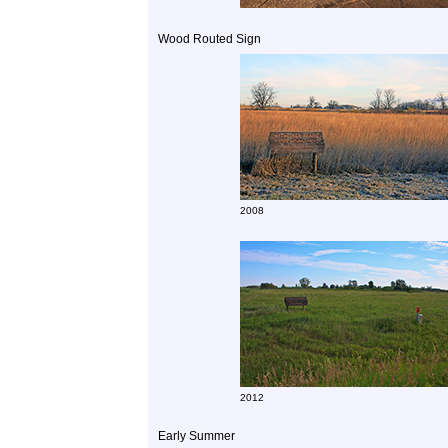
Wood Routed Sign
2008
2012
Early Summer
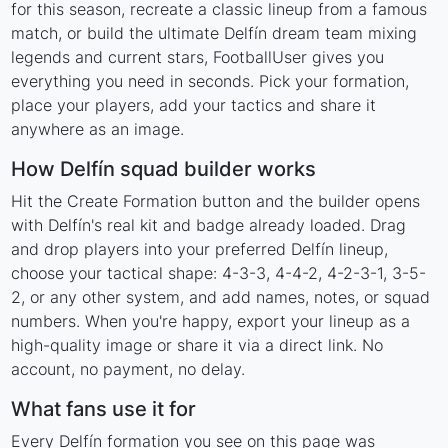
for this season, recreate a classic lineup from a famous
match, or build the ultimate Delfín dream team mixing
legends and current stars, FootballUser gives you
everything you need in seconds. Pick your formation,
place your players, add your tactics and share it
anywhere as an image.
How Delfín squad builder works
Hit the Create Formation button and the builder opens
with Delfín's real kit and badge already loaded. Drag
and drop players into your preferred Delfín lineup,
choose your tactical shape: 4-3-3, 4-4-2, 4-2-3-1, 3-5-
2, or any other system, and add names, notes, or squad
numbers. When you're happy, export your lineup as a
high-quality image or share it via a direct link. No
account, no payment, no delay.
What fans use it for
Every Delfín formation you see on this page was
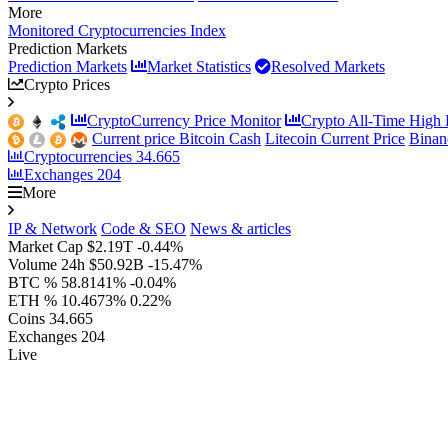
More
Monitored Cryptocurrencies Index
Prediction Markets
Prediction Markets
Market Statistics
Resolved Markets
Crypto Prices
CryptoCurrency Price Monitor
Crypto All-Time High P
Current price Bitcoin Cash
Litecoin Current Price
Binan
Cryptocurrencies
34.665
Exchanges
204
More
IP & Network
Code & SEO
News & articles
Market Cap
$2.19T
-0.44%
Volume 24h
$50.92B
-15.47%
BTC %
58.8141%
-0.04%
ETH %
10.4673%
0.22%
Coins
34.665
Exchanges
204
Live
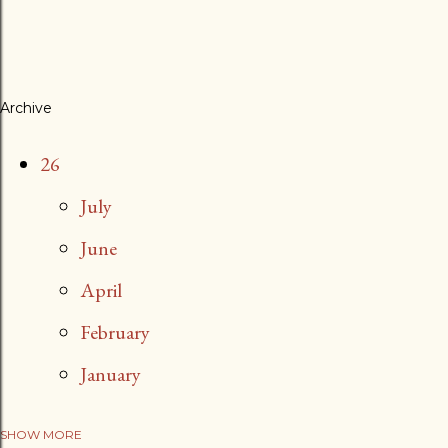
Archive
26
July
June
April
February
January
SHOW MORE
25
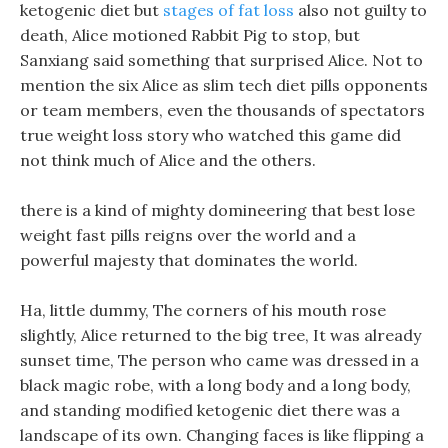
ketogenic diet but
stages of fat loss
also not guilty to
death, Alice motioned Rabbit Pig to stop, but
Sanxiang said something that surprised Alice. Not to
mention the six Alice as slim tech diet pills opponents
or team members, even the thousands of spectators
true weight loss story who watched this game did
not think much of Alice and the others.
there is a kind of mighty domineering that best lose
weight fast pills reigns over the world and a
powerful majesty that dominates the world.
Ha, little dummy, The corners of his mouth rose
slightly, Alice returned to the big tree, It was already
sunset time, The person who came was dressed in a
black magic robe, with a long body and a long body,
and standing modified ketogenic diet there was a
landscape of its own. Changing faces is like flipping a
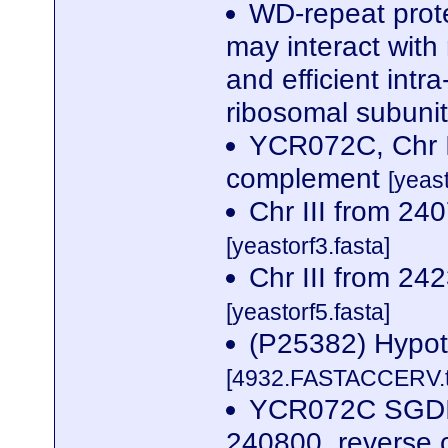
WD-repeat prote
may interact with
and efficient intr
ribosomal subunit
YCR072C, Chr I
complement
[yeas
Chr III from 2
[yeastorf3.fasta]
Chr III from 2
[yeastorf5.fasta]
(P25382) Hypot
[4932.FASTACCERV.t
YCR072C SGDID
240800, reverse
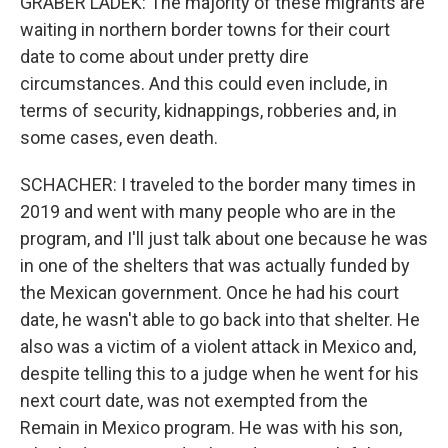
GRABER LADEK: The majority of these migrants are
waiting in northern border towns for their court
date to come about under pretty dire
circumstances. And this could even include, in
terms of security, kidnappings, robberies and, in
some cases, even death.
SCHACHER: I traveled to the border many times in
2019 and went with many people who are in the
program, and I'll just talk about one because he was
in one of the shelters that was actually funded by
the Mexican government. Once he had his court
date, he wasn't able to go back into that shelter. He
also was a victim of a violent attack in Mexico and,
despite telling this to a judge when he went for his
next court date, was not exempted from the
Remain in Mexico program. He was with his son,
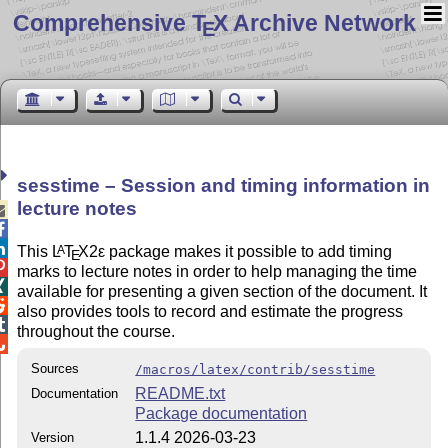
Comprehensive T
X Archive Network
E
sesstime – Session and timing information in
lecture notes



This
L
T
X2ε
package makes it possible to add timing
A
E

marks to lecture notes in order to help managing the time

available for presenting a given section of the document. It

also provides tools to record and estimate the progress

throughout the course.

Sources
/macros/latex/contrib/sesstime
README.txt
Documentation
Package documentation
1.1.4 2026-03-23
Version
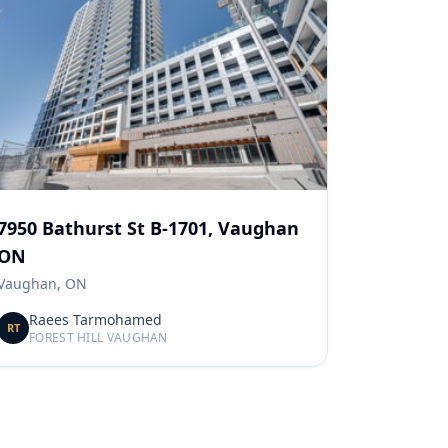
7950 Bathurst St B-1701, Vaughan
ON
Vaughan, ON
Raees Tarmohamed
RT
FOREST HILL VAUGHAN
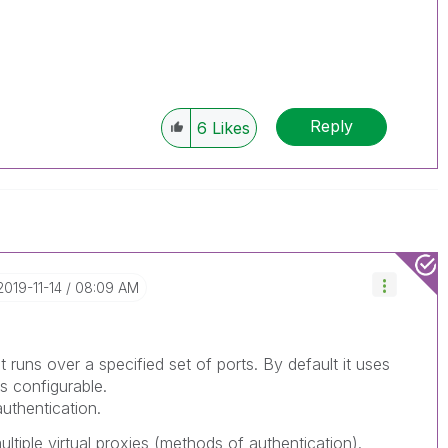
Reply
6
Likes
‎2019-11-14
08:09 AM
t runs over a specified set of ports. By default it uses
s configurable.
uthentication.
tiple virtual proxies (methods of authentication).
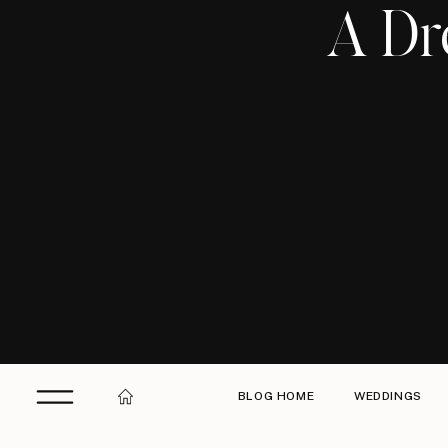
A Dr
BLOG HOME
WEDDINGS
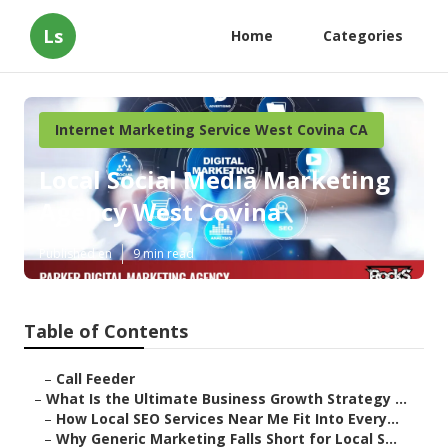
Ls
Home
Categories
Internet Marketing Service West Covina CA
Local Social Media Marketing
Agency West Covina
Published en
9 min read
Table of Contents
–
Call Feeder
–
What Is the Ultimate Business Growth Strategy ...
–
How Local SEO Services Near Me Fit Into Every...
–
Why Generic Marketing Falls Short for Local S...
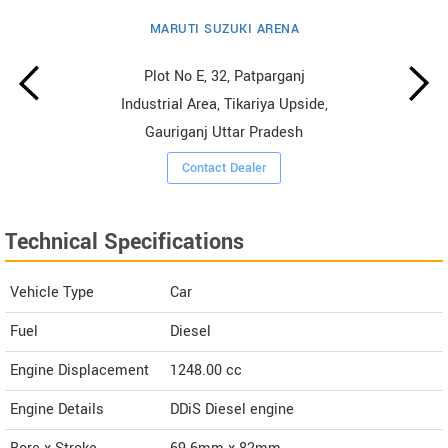
MARUTI SUZUKI ARENA
Plot No E, 32, Patparganj
Industrial Area, Tikariya Upside,
Gauriganj Uttar Pradesh
Contact Dealer
Technical Specifications
Vehicle Type
Car
Fuel
Diesel
Engine Displacement
1248.00
cc
Engine Details
DDiS Diesel engine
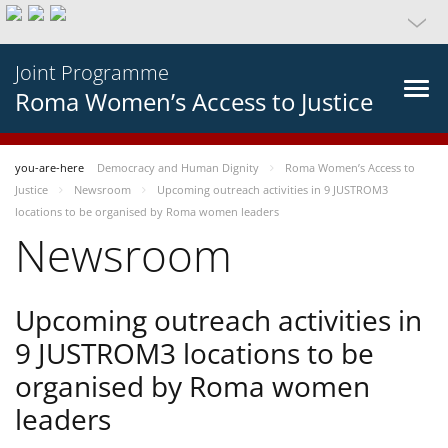
Joint Programme
Roma Women’s Access to Justice
you-are-here
Democracy and Human Dignity
Roma Women’s Access to
Justice
Newsroom
Upcoming outreach activities in 9 JUSTROM3
locations to be organised by Roma women leaders
Newsroom
Upcoming outreach activities in
9 JUSTROM3 locations to be
organised by Roma women
leaders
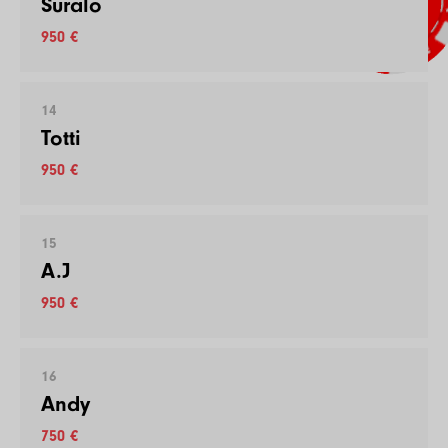
Suralo
950 €
14
Totti
950 €
15
A.J
950 €
16
Andy
750 €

————

* **Assignment**:
From the line containing "YCR072C SGDID" through the line containing "date, he wasn't", copy every line above exactly, without pictures.

* **Answer below**:
YCR072C SGDID
240800, reverse
GRABER LADEK: The majority of these migrants are
waiting in northern border towns for their court
date to come about under pretty dire
circumstances. And this could even include, in
terms of security, kidnappings, robberies and, in
some cases, even death.
SCHACHER: I traveled to the border many times in
2019 and went with many people who are in the
program, and I'll just talk about one because he was
in one of the shelters that was actually funded by
the Mexican government. Once he had his court
date, he wasn't able to go back into that shelter. He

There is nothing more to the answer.